Material provided Block Start

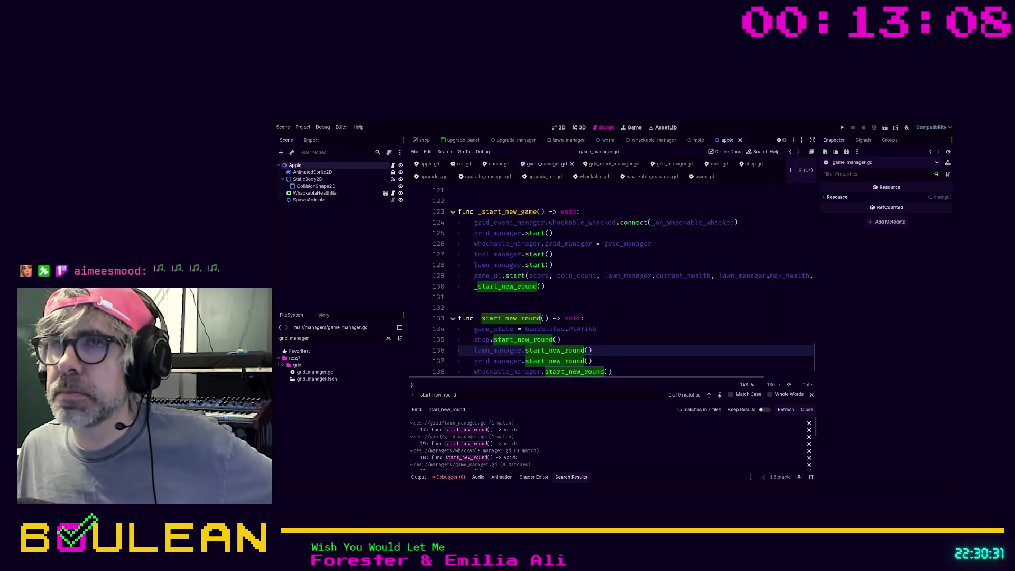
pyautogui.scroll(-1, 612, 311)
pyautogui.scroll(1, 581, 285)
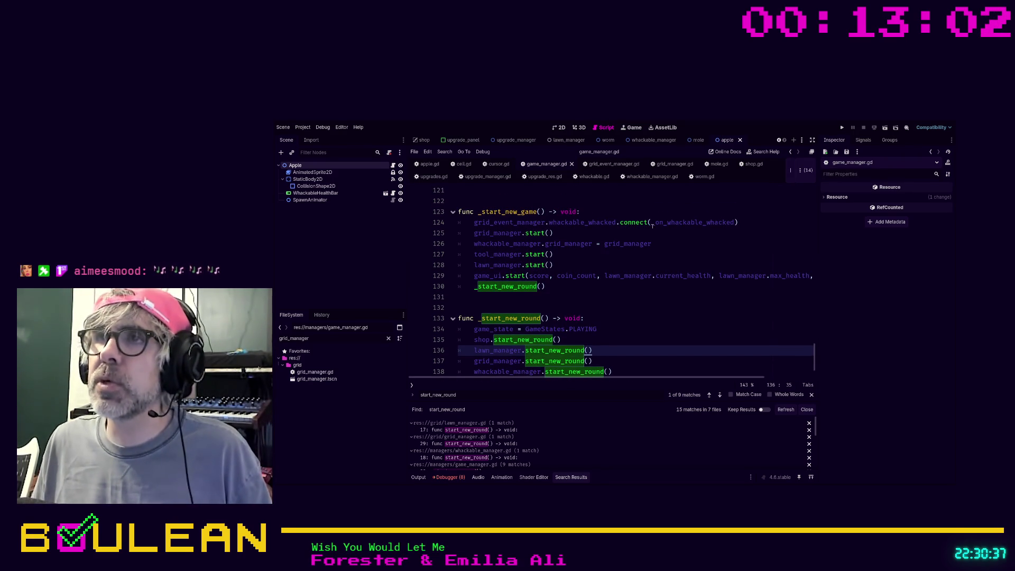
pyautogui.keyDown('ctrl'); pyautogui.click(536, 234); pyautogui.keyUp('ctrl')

Material provided Block End

Directions for this task.
Could you transcribe all of the data exactly, keeping every picture out of the copy?

Answer section.
pyautogui.scroll(-1, 612, 311)
pyautogui.scroll(1, 581, 285)
pyautogui.keyDown('ctrl'); pyautogui.click(536, 234); pyautogui.keyUp('ctrl')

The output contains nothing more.